Data supplied:
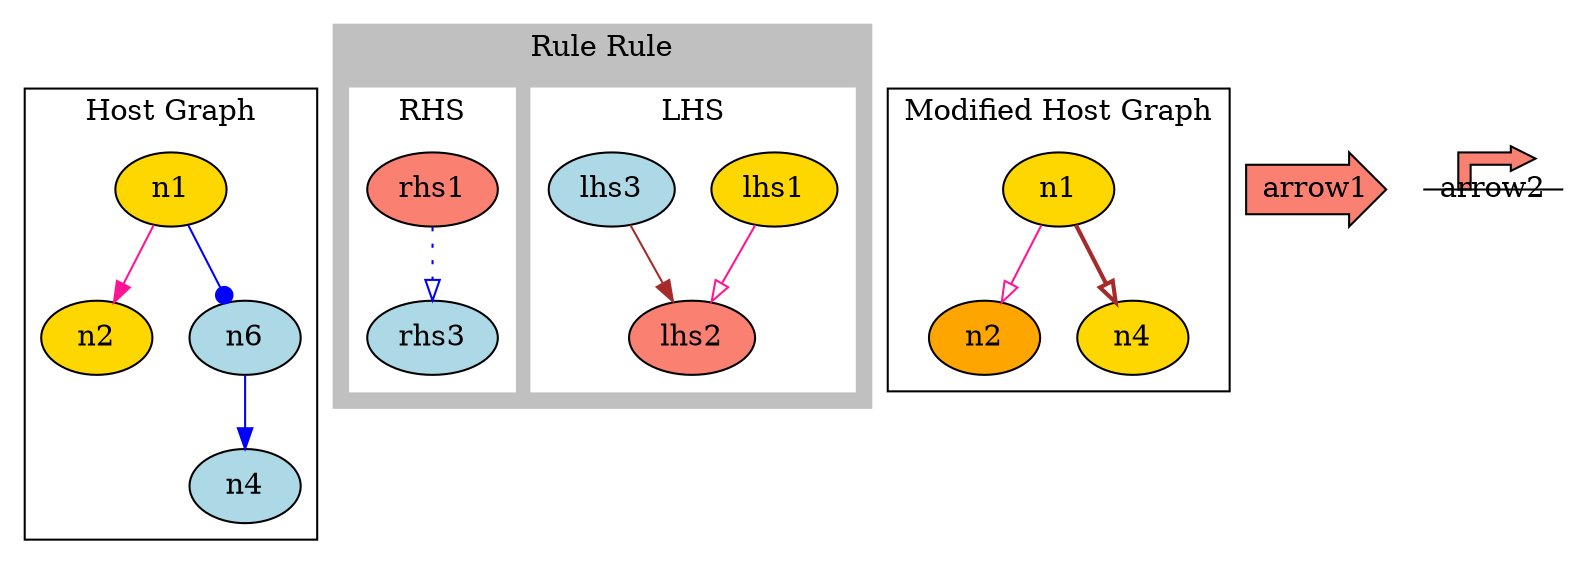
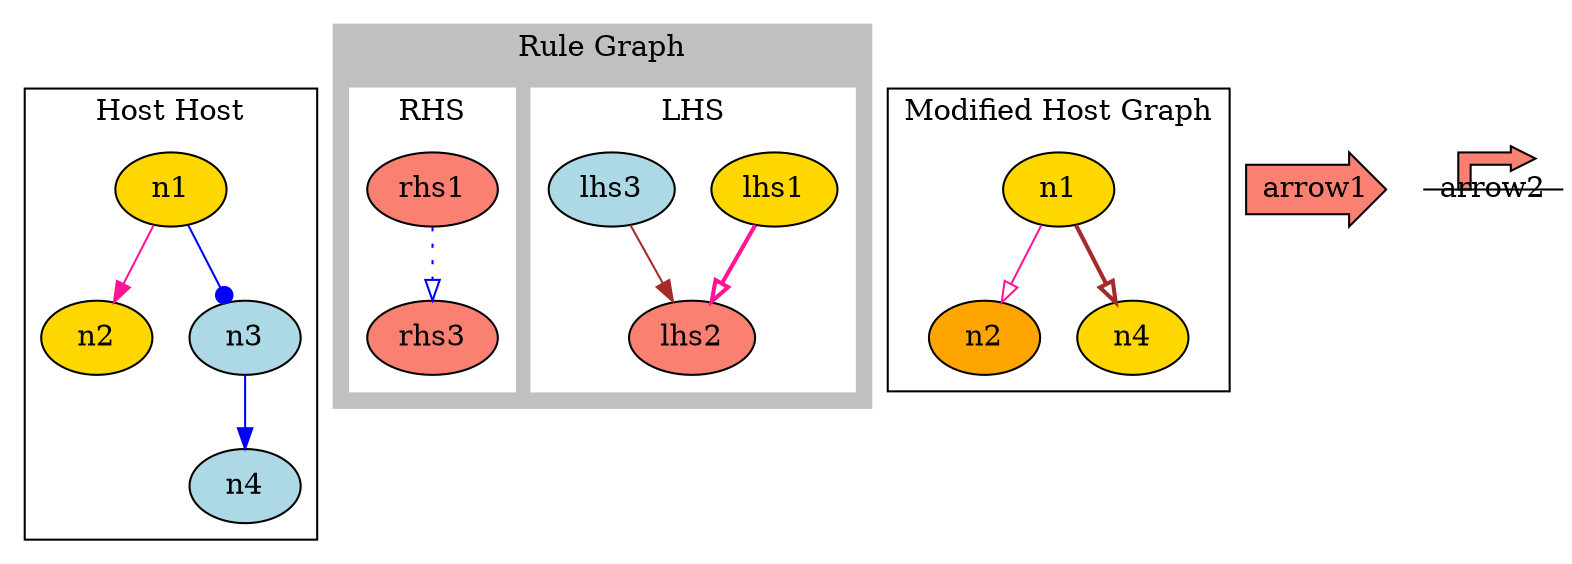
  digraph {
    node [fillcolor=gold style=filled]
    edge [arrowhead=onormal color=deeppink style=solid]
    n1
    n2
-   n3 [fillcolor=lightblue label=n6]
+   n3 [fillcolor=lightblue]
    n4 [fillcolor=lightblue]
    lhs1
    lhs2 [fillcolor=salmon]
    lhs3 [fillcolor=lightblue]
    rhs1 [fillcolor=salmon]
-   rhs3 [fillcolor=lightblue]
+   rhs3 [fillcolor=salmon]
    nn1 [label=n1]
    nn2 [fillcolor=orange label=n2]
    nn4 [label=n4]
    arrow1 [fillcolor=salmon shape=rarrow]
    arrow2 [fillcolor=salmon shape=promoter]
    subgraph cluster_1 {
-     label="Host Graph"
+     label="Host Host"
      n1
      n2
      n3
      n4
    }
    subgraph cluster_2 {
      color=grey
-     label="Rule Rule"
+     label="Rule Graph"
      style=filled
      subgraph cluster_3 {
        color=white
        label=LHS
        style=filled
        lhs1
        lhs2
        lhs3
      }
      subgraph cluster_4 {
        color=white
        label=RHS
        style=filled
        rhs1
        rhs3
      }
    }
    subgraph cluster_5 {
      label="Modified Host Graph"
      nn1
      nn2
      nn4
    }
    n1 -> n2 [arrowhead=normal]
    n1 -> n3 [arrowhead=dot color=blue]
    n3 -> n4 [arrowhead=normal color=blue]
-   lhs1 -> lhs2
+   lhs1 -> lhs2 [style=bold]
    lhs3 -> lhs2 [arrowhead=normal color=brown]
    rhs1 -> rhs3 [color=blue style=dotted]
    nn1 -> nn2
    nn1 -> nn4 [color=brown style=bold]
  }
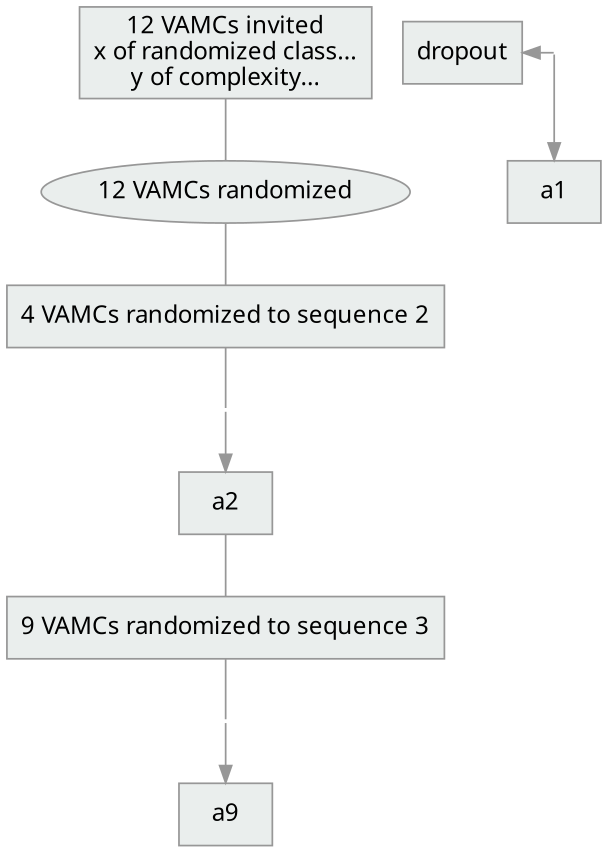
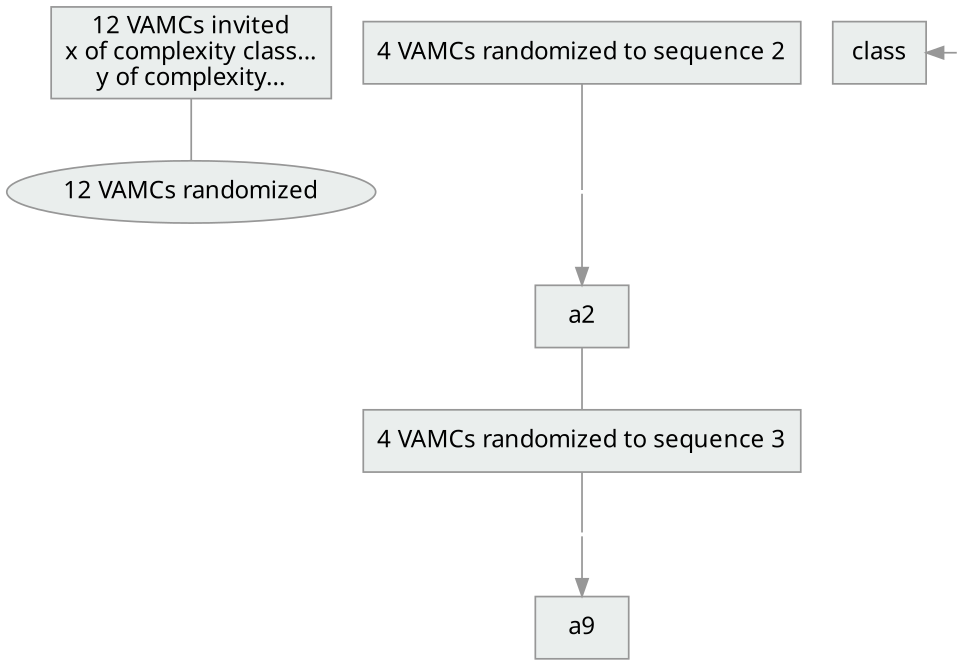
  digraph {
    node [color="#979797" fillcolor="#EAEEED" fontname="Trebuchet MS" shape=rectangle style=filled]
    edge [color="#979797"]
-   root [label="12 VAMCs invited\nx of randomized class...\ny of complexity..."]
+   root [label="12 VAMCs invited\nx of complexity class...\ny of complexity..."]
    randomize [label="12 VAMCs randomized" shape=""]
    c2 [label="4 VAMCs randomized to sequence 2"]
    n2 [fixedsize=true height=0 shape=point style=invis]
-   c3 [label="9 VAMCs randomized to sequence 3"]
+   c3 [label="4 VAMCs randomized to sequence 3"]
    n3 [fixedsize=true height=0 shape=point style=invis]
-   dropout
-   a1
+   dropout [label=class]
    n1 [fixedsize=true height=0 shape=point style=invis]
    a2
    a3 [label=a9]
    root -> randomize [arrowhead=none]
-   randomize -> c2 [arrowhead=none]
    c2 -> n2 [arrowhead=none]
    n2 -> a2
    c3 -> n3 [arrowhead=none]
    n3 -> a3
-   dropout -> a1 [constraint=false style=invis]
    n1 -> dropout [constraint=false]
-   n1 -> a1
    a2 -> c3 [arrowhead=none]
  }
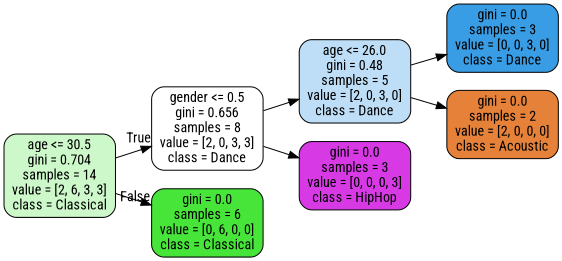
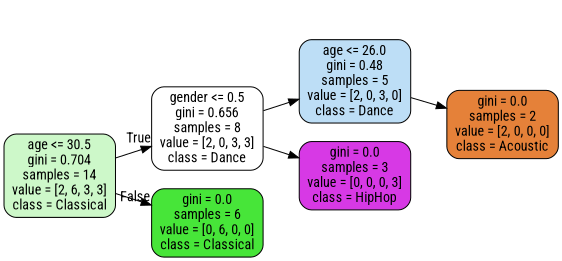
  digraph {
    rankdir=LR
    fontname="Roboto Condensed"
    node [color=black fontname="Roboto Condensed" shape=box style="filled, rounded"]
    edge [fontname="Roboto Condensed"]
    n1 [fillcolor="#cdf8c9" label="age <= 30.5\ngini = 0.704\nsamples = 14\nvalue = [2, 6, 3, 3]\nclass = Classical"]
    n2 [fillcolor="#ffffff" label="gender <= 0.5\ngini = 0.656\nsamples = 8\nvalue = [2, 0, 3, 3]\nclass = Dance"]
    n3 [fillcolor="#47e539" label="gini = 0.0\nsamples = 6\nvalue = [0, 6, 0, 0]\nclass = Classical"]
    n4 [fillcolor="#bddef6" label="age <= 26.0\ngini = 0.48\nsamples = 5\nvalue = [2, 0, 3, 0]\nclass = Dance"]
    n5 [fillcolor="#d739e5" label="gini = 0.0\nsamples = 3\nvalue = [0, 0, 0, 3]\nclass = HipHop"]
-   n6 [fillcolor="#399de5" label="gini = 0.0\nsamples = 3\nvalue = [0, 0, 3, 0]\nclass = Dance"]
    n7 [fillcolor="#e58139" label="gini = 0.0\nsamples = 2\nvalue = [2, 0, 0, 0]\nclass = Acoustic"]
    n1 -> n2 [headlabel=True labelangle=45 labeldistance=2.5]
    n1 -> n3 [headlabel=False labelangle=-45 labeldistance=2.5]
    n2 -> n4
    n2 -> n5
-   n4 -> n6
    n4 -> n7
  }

Problem details:
Extract every line of the rows above verbatim, in order, and leave out the pictures.

Result:
  digraph {
    node [fillcolor=gold style=filled]
    edge [arrowhead=onormal color=deeppink style=solid]
    n1
    n2
-   n3 [fillcolor=lightblue label=n6]
+   n3 [fillcolor=lightblue]
    n4 [fillcolor=lightblue]
    lhs1
    lhs2 [fillcolor=salmon]
    lhs3 [fillcolor=lightblue]
    rhs1 [fillcolor=salmon]
-   rhs3 [fillcolor=lightblue]
+   rhs3 [fillcolor=salmon]
    nn1 [label=n1]
    nn2 [fillcolor=orange label=n2]
    nn4 [label=n4]
    arrow1 [fillcolor=salmon shape=rarrow]
    arrow2 [fillcolor=salmon shape=promoter]
    subgraph cluster_1 {
-     label="Host Graph"
+     label="Host Host"
      n1
      n2
      n3
      n4
    }
    subgraph cluster_2 {
      color=grey
-     label="Rule Rule"
+     label="Rule Graph"
      style=filled
      subgraph cluster_3 {
        color=white
        label=LHS
        style=filled
        lhs1
        lhs2
        lhs3
      }
      subgraph cluster_4 {
        color=white
        label=RHS
        style=filled
        rhs1
        rhs3
      }
    }
    subgraph cluster_5 {
      label="Modified Host Graph"
      nn1
      nn2
      nn4
    }
    n1 -> n2 [arrowhead=normal]
    n1 -> n3 [arrowhead=dot color=blue]
    n3 -> n4 [arrowhead=normal color=blue]
-   lhs1 -> lhs2
+   lhs1 -> lhs2 [style=bold]
    lhs3 -> lhs2 [arrowhead=normal color=brown]
    rhs1 -> rhs3 [color=blue style=dotted]
    nn1 -> nn2
    nn1 -> nn4 [color=brown style=bold]
  }
  digraph {
    node [color="#979797" fillcolor="#EAEEED" fontname="Trebuchet MS" shape=rectangle style=filled]
    edge [color="#979797"]
-   root [label="12 VAMCs invited\nx of randomized class...\ny of complexity..."]
+   root [label="12 VAMCs invited\nx of complexity class...\ny of complexity..."]
    randomize [label="12 VAMCs randomized" shape=""]
    c2 [label="4 VAMCs randomized to sequence 2"]
    n2 [fixedsize=true height=0 shape=point style=invis]
-   c3 [label="9 VAMCs randomized to sequence 3"]
+   c3 [label="4 VAMCs randomized to sequence 3"]
    n3 [fixedsize=true height=0 shape=point style=invis]
-   dropout
-   a1
+   dropout [label=class]
    n1 [fixedsize=true height=0 shape=point style=invis]
    a2
    a3 [label=a9]
    root -> randomize [arrowhead=none]
-   randomize -> c2 [arrowhead=none]
    c2 -> n2 [arrowhead=none]
    n2 -> a2
    c3 -> n3 [arrowhead=none]
    n3 -> a3
-   dropout -> a1 [constraint=false style=invis]
    n1 -> dropout [constraint=false]
-   n1 -> a1
    a2 -> c3 [arrowhead=none]
  }
  digraph {
    rankdir=LR
    fontname="Roboto Condensed"
    node [color=black fontname="Roboto Condensed" shape=box style="filled, rounded"]
    edge [fontname="Roboto Condensed"]
    n1 [fillcolor="#cdf8c9" label="age <= 30.5\ngini = 0.704\nsamples = 14\nvalue = [2, 6, 3, 3]\nclass = Classical"]
    n2 [fillcolor="#ffffff" label="gender <= 0.5\ngini = 0.656\nsamples = 8\nvalue = [2, 0, 3, 3]\nclass = Dance"]
    n3 [fillcolor="#47e539" label="gini = 0.0\nsamples = 6\nvalue = [0, 6, 0, 0]\nclass = Classical"]
    n4 [fillcolor="#bddef6" label="age <= 26.0\ngini = 0.48\nsamples = 5\nvalue = [2, 0, 3, 0]\nclass = Dance"]
    n5 [fillcolor="#d739e5" label="gini = 0.0\nsamples = 3\nvalue = [0, 0, 0, 3]\nclass = HipHop"]
-   n6 [fillcolor="#399de5" label="gini = 0.0\nsamples = 3\nvalue = [0, 0, 3, 0]\nclass = Dance"]
    n7 [fillcolor="#e58139" label="gini = 0.0\nsamples = 2\nvalue = [2, 0, 0, 0]\nclass = Acoustic"]
    n1 -> n2 [headlabel=True labelangle=45 labeldistance=2.5]
    n1 -> n3 [headlabel=False labelangle=-45 labeldistance=2.5]
    n2 -> n4
    n2 -> n5
-   n4 -> n6
    n4 -> n7
  }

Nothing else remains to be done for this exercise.